- **Exercise material**:

/---

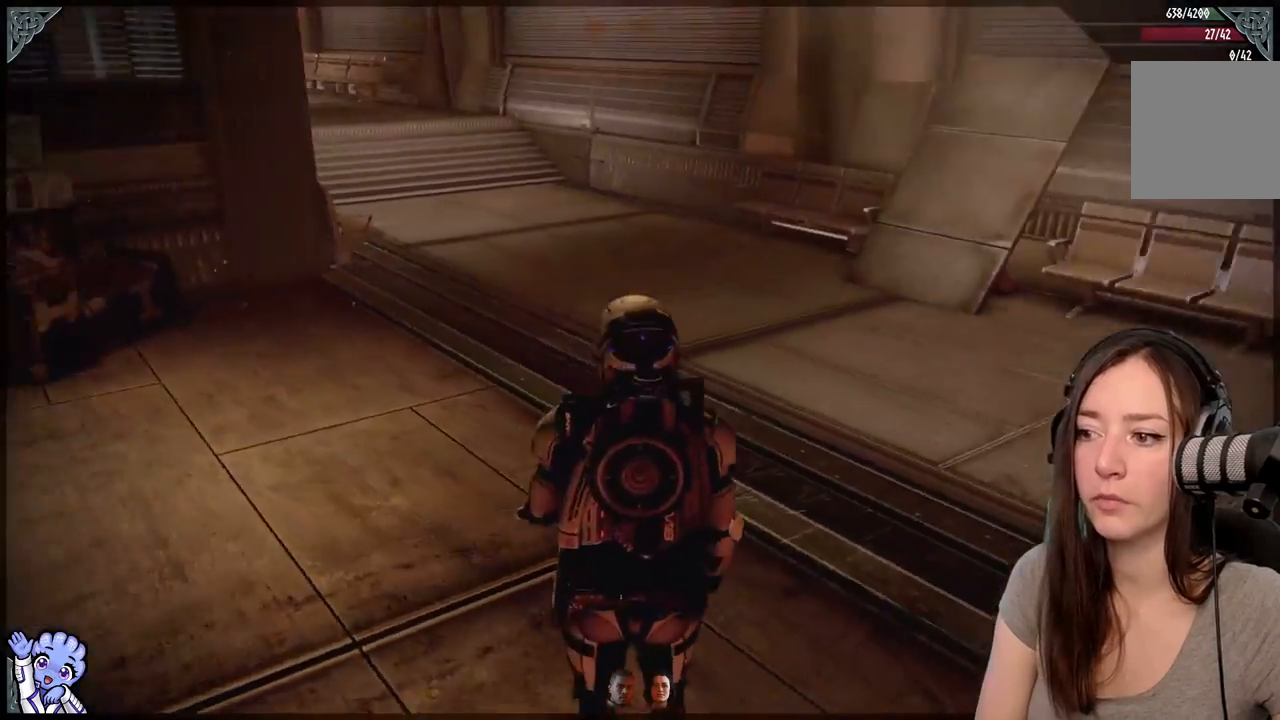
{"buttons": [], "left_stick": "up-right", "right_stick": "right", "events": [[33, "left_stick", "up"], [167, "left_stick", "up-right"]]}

\---
/---

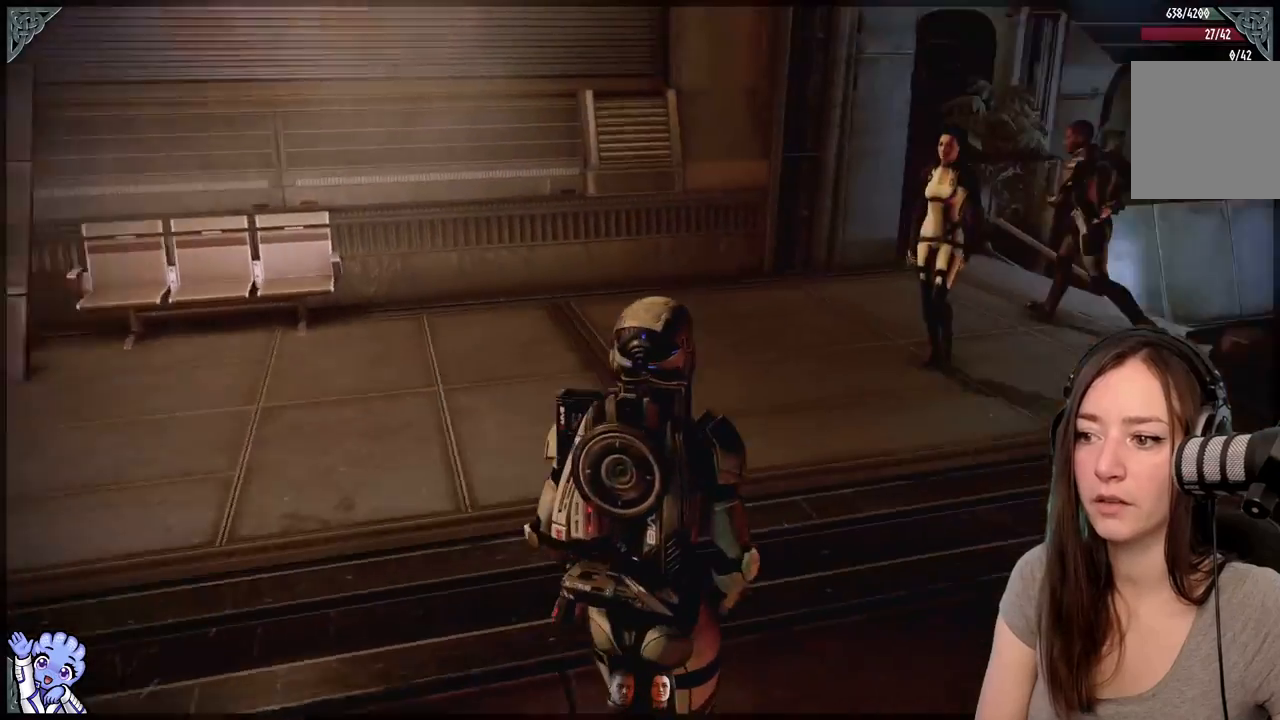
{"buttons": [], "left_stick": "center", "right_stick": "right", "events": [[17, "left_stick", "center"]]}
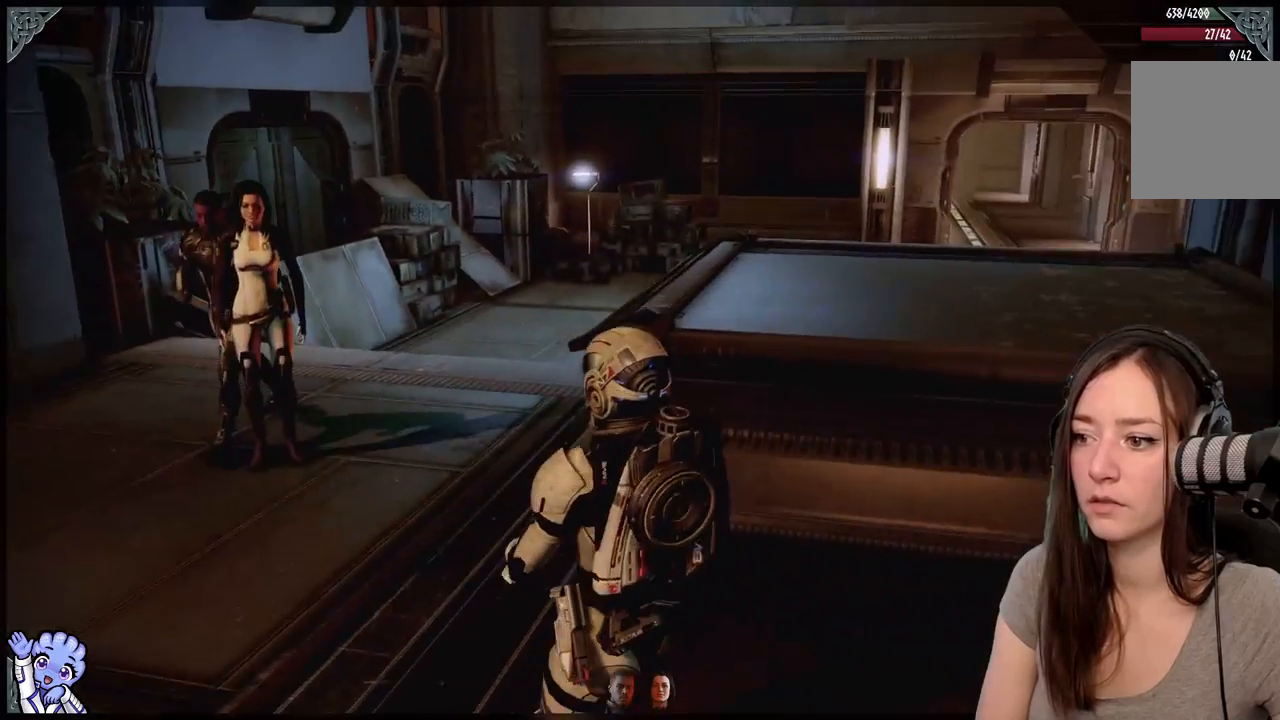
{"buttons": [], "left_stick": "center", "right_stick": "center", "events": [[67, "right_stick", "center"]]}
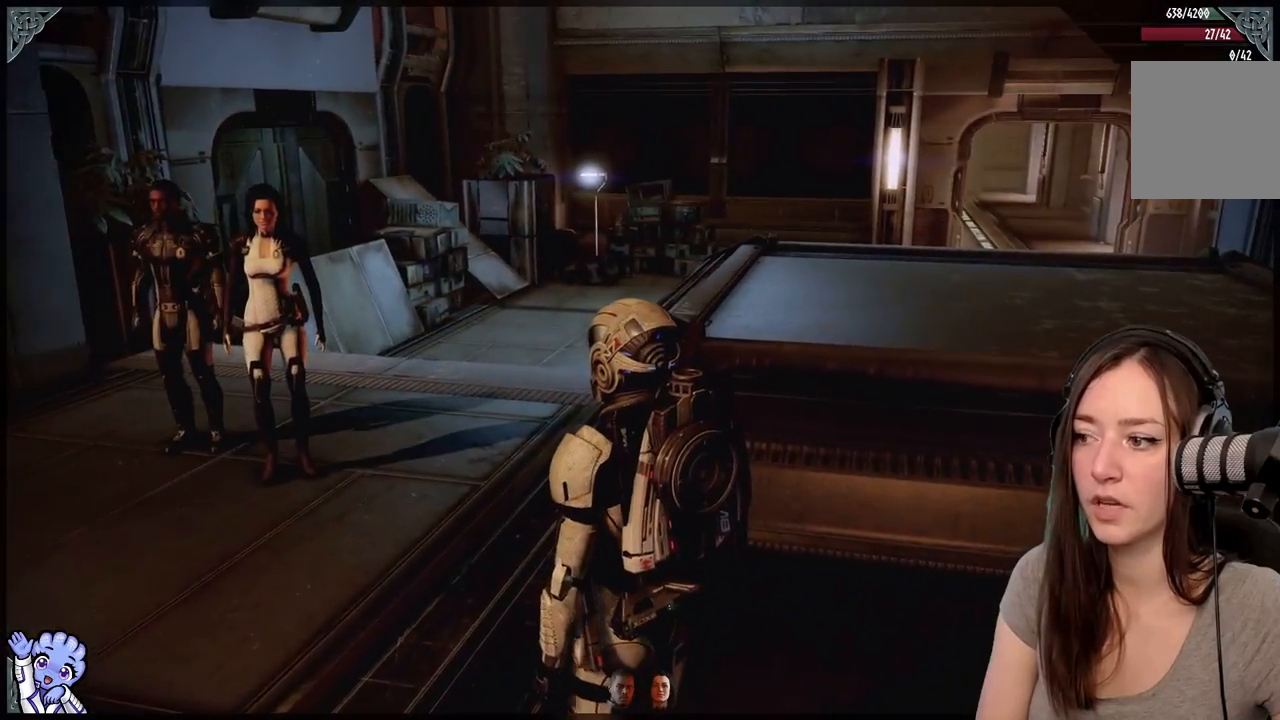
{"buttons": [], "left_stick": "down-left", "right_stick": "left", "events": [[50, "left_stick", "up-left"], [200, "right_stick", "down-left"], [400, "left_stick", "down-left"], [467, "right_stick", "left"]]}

\---
/---

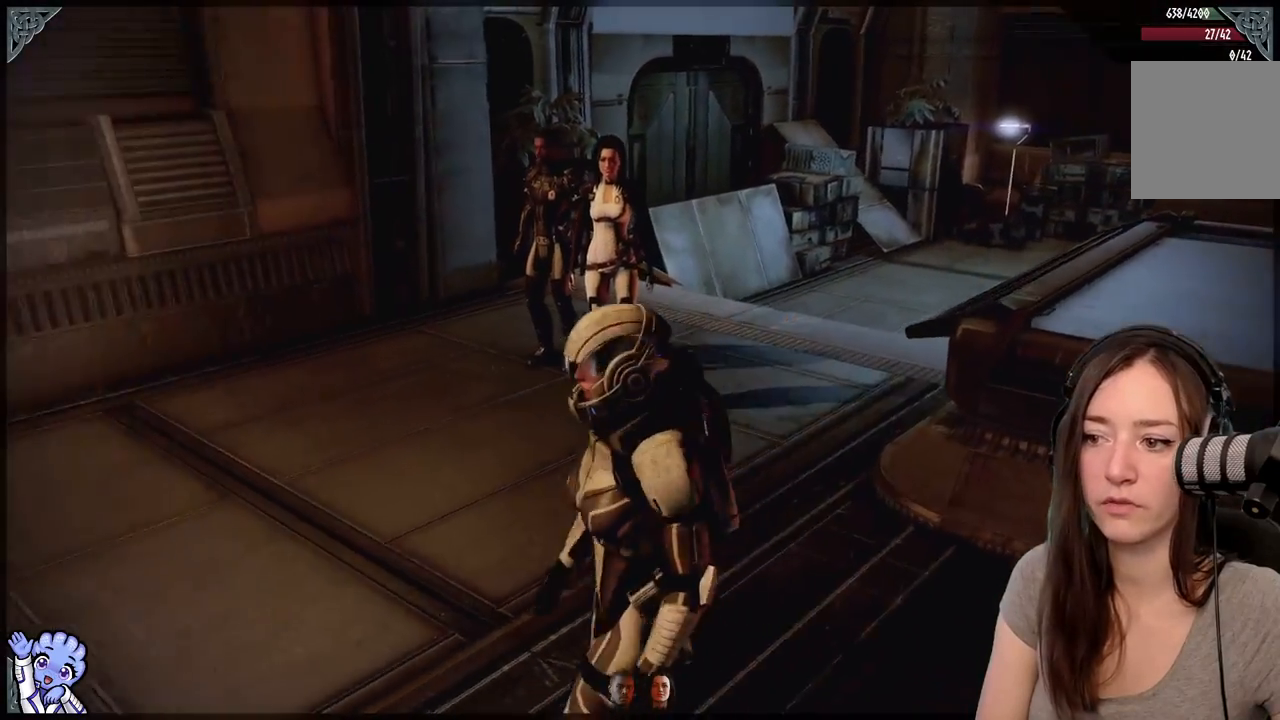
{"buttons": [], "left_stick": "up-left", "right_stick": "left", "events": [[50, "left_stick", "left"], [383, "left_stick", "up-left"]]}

\---

- **Your objective**:
Working from the records above, find how many lines contain the string "center" and answer with the bare number.

- **Exercise response**:
2